- **挑战题 1**:
请判断以下三项说法是否与下面的 SQL 题解相符，每项回答"是"或"否"，并原文引用起决定作用的语句：(a) 作者使用的数据库是 MySQL；(b) Employee 表数据中的第 8、9 行是作者自行添加的；(c) 建表语句中 Salary 字段的类型为 number(5)。
- **挑战题 2**:
根据下面的 SQL 题解，Employee 表数据中员工 Max 的工资是多少？

- **阅读文本**:
Leetcode的SQL题解:185. 部门工资前三高的员工
题目
查询部门工资前三高的员工。
我用的数据库是oracle。
下面是数据表的信息。
Employee表数据:
| ID | NAME | Salary | DepartmentId |
| -- | ---- | ------ | ------------ |
|1 | Joe | 85000 | 1 |
|2 | Henry | 80000 | 2 |
|3 | Sam | 60000 | 2 |
|4 | Max | 90000 | 1 |
|5 | Janet | 69000 | 1 |
|6 | Randy | 85000 | 1 |
|7 | Will | 70000 | 1 |
|8 | edav | 50000 | 2 |
|9 | easonv | 40000 | 2 |
8、9行为我自行添加,为了更清晰展示查询结果。
创建表
Employee 表包含所有员工信息,每个员工有其对应的 Id, salary 和 department Id 。
create table Employee (
Id number(5),
Name varchar2(10) ,
Salary number(5),
DepartmentId number(5)
);
Department 表包含公司所有部门的信息。
create table Department (
Id number(5),
Name varchar2(10)
);
插入数据Employee,脚本如下
insert into Employee (ID, NAME, SALARY, DEPARTMENTID)
values ('1', 'Joe', '85000', '1');
insert into Employee (ID, NAME, SALARY, DEPARTMENTID)

- **汇总资料**:
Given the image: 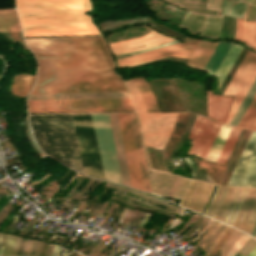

- **参考解答 1**:
(a) 否。"我用的数据库是oracle。"
(b) 是。"8、9行为我自行添加,为了更清晰展示查询结果。"
(c) 是。"Salary number(5),"

- **参考解答 2**:
90000。